## Exercise description
In the PySide2 code excerpt below, please name the keyboard shortcut assigned to the Exit action.

## Text excerpt
• • • • • • •

Third step: Creating an empty QMainWindow

import sys
import argparse
import pandas as pd

from PySide2.QtCore import (QAbstractTableModel, QDateTime, QModelIndex,
                            QRect, Qt, QTimeZone, Slot)
from PySide2.QtGui import QColor, QPainter
from PySide2.QtWidgets import (QAction, QApplication, QHBoxLayout, QHeaderView,
                               QMainWindow, QSizePolicy, QTableView, QWidget)
from PySide2.QtCharts import QtCharts


def transform_date(utc, timezone=None):
    # ...

def read_data(fname):
    # ...


class MainWindow(QMainWindow):
    def __init__(self):
        QMainWindow.__init__(self)
        self.setWindowTitle("Eartquakes information")

        # Menu
        self.menu = self.menuBar()
        self.file_menu = self.menu.addMenu("File")

        ## Exit QAction
        exit_action = QAction("Exit", self)
        exit_action.setShortcut("Ctrl+Q")
        exit_action.triggered.connect(self.exit_app)

        self.file_menu.addAction(exit_action)

        # Status Bar
        self.status = self.statusBar()
        self.status.showMessage("Data loaded and plotted")

        # Window dimensions
        geometry = app.desktop().availableGeometry(self)
        self.setFixedSize(geometry.width() * 0.8, geometry.height() * 0.7)

    @Slot()
    def exit_app(self, checked):
        sys.exit()


if __name__ == "__main__":
    options = argparse.ArgumentParser()
    options.add_argument("-f", "--file", type=str, required=True)
    args = options.parse_args()
    data = read_data(args.file)

    # Qt Application
    app = QApplication(sys.argv)

    window = MainWindow()
    window.show()

    sys.exit(app.exec_())

Fourth step: Adding a QTableView to display the data

import sys
import argparse
import pandas as pd

from PySide2.QtCore import (QAbstractTableModel, QDateTime, QModelIndex,
                            Qt, QTimeZone, Slot)
from PySide2.QtGui import QColor
from PySide2.QtWidgets import (QAction, QApplication, QHBoxLayout, QHeaderView,
                               QMainWindow, QSizePolicy, QTableView, QWidget)


class CustomTableModel(QAbstractTableModel):
    def __init__(self, data=None):
        QAbstractTableModel.__init__(self)
        self.load_data(data)

    def load_data(self, data):
        self.input_dates = data[0].values
        self.input_magnitudes = data[1].values

        self.column_count = 2
        self.row_count = len(self.input_magnitudes)

• • • • • • •

## Data extract
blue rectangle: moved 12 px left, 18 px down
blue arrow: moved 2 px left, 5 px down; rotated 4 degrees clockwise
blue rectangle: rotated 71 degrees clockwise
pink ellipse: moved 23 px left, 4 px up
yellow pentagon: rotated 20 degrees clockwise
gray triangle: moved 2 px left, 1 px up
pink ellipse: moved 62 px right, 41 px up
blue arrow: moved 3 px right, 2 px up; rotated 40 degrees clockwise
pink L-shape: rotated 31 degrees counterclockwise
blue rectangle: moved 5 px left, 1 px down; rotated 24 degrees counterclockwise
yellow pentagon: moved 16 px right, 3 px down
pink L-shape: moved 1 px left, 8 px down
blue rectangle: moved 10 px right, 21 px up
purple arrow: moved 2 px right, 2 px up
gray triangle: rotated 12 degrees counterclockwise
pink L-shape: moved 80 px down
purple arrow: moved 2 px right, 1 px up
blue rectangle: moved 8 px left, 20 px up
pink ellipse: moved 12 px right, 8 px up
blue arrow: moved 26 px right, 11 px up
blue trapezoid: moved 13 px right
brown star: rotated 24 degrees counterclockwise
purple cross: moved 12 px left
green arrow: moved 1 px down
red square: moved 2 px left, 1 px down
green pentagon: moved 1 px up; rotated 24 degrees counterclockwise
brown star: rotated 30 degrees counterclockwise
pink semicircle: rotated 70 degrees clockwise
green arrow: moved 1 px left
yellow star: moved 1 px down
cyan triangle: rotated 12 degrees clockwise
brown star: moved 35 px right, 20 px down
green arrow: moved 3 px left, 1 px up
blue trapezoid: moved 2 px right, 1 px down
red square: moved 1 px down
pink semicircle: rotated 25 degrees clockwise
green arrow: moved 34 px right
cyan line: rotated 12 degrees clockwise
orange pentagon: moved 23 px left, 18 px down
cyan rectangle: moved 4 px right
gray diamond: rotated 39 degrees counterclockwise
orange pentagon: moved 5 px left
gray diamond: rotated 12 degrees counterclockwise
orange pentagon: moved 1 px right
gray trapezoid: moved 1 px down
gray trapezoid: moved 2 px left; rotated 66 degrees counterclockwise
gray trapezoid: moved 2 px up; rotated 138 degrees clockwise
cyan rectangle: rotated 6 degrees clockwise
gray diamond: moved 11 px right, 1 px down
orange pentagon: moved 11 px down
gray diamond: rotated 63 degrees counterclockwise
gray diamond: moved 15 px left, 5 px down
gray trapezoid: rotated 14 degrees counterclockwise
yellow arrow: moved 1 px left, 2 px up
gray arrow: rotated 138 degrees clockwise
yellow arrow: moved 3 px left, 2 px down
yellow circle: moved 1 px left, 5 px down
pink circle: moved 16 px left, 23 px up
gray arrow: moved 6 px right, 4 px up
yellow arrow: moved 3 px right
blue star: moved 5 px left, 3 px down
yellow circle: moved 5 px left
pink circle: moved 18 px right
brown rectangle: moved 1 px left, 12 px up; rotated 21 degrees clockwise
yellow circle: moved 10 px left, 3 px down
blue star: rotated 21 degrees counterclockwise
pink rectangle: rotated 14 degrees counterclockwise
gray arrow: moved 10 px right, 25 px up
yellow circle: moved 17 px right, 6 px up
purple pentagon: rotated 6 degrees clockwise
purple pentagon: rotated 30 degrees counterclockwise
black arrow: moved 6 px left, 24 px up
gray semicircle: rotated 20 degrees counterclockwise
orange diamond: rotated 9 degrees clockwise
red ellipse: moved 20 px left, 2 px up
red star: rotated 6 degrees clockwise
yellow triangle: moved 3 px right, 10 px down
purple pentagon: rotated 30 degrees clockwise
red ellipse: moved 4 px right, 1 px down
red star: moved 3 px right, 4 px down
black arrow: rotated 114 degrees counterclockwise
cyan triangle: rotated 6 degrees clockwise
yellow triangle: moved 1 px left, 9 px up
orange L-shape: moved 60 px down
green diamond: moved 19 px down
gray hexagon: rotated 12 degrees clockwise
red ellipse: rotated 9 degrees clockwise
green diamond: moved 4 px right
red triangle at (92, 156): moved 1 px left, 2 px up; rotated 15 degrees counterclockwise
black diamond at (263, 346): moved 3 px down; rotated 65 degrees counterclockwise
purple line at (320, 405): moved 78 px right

• • • • • • •

## Response for this exercise
Ctrl+Q